> _Teks Bacaan_:
____________________

Dengan cara tirakat, Eyang Saribin berusaha mencari silsilah tokoh yang dimakamkan di tempat tersebut sebelum akhirnya meyakini bahwa tokoh yang dimakamkan di bukit itu salah satunya adalah Soen Ang Ing. “Beliau seorang tokoh penyebar Islam berasal dari tanah Tiongkok. Nama Jawanya Raden Mas Garendi, bapaknya namanya Eyang Probo Kadilangu Demak,” katanya.

Dalam perkembangannya, banyak peziarah datang dari berbagai penjuru. Baik dari Kalimantan, Jawa Timur, Pasuruan, Jombang, Kediri, Surabaya dan lain-lain. “Cerita itu dipercaya secara turun temurun yang diwariskan nenek moyang,” katanya.

Makam ini juga tercatat pernah diteliti oleh seorang pengajar di Fakultas Ilmu Budaya Universitas Dian Nuswantoro Semarang,
Akhriyadi Sofian. Ia meneliti sejarah perkembangan Sunan Kuning dari tahun 1966 hingga 1984.

Tidak hanya itu, penulis Remy Silado dalam buku 9 Oktober 1740: Drama Sejarah, dalam catatan seorang Tionghoa di Semarang, Liem Thian Joe, juga menyebut bahwa Sunan Kuning memiliki nama populer Raden Mas Garendi.
Sunan Kuning berasal dari kata cun ling (bangsawan tertinggi) merupakan salah satu tokoh yang berperan penting dalam peristiwa Geger Pacinan (1740-1743). Dalam Geger Pacinan 1740-1743, Persekutuan Tionghoa-Jawa Melawan VOC, R.M. Daradjadi menyebut Raden Mas Garendi bersama Kapitan Sepanjang (Khe Panjang) dan Raden Mas Said (Pangeran Sambernyawa) mengobarkan perlawan sengit terhadap VOC di wilayah kekuasaan Mataram. Perlawanan ini disebut sebagai pemberontakan terbesar yang dihadapi VOC selama berkuasa di Nusantara.

____________________

> _Cuplikan Data_:
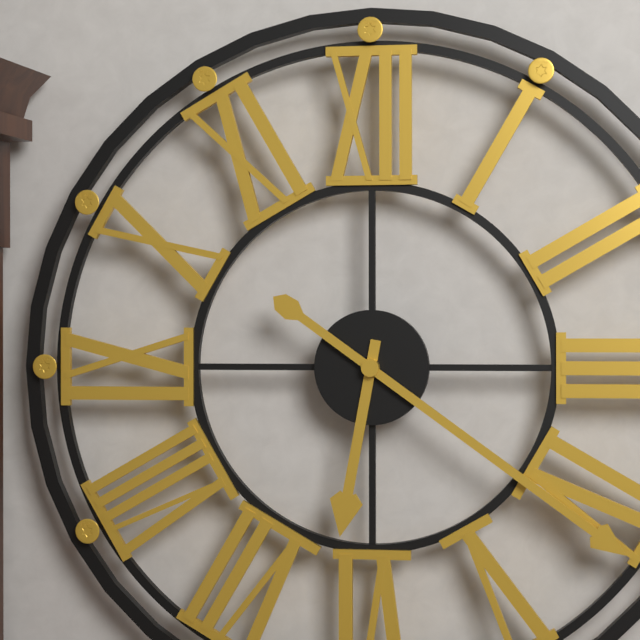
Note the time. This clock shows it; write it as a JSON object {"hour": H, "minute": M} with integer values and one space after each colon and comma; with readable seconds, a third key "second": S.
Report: {"hour": 6, "minute": 21}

____________________

> _Daftar Tugas_:
1/ Salinlah bagian teks tentang Sunan Kuning dari "Dalam perkembangannya, banyak" sampai "1966 hingga 1984.".
2/ Jawablah pertanyaan berikut berdasarkan teks tentang Sunan Kuning.
(a) Menurut Eyang Saribin, apa nama Jawa Soen Ang Ing?
(b) Akhriyadi Sofian meneliti sejarah perkembangan Sunan Kuning dari tahun berapa hingga tahun berapa?
(c) Dari kata apa nama Sunan Kuning berasal?
Data di atas tidak ada hubungannya dengan teks tentang Sunan Kuning.

> _Jawaban_:
1/
Dalam perkembangannya, banyak peziarah datang dari berbagai penjuru. Baik dari Kalimantan, Jawa Timur, Pasuruan, Jombang, Kediri, Surabaya dan lain-lain. “Cerita itu dipercaya secara turun temurun yang diwariskan nenek moyang,” katanya.

Makam ini juga tercatat pernah diteliti oleh seorang pengajar di Fakultas Ilmu Budaya Universitas Dian Nuswantoro Semarang,
Akhriyadi Sofian. Ia meneliti sejarah perkembangan Sunan Kuning dari tahun 1966 hingga 1984.

2/
(a) Raden Mas Garendi.
(b) Dari tahun 1966 hingga 1984.
(c) Dari kata cun ling, yang berarti bangsawan tertinggi.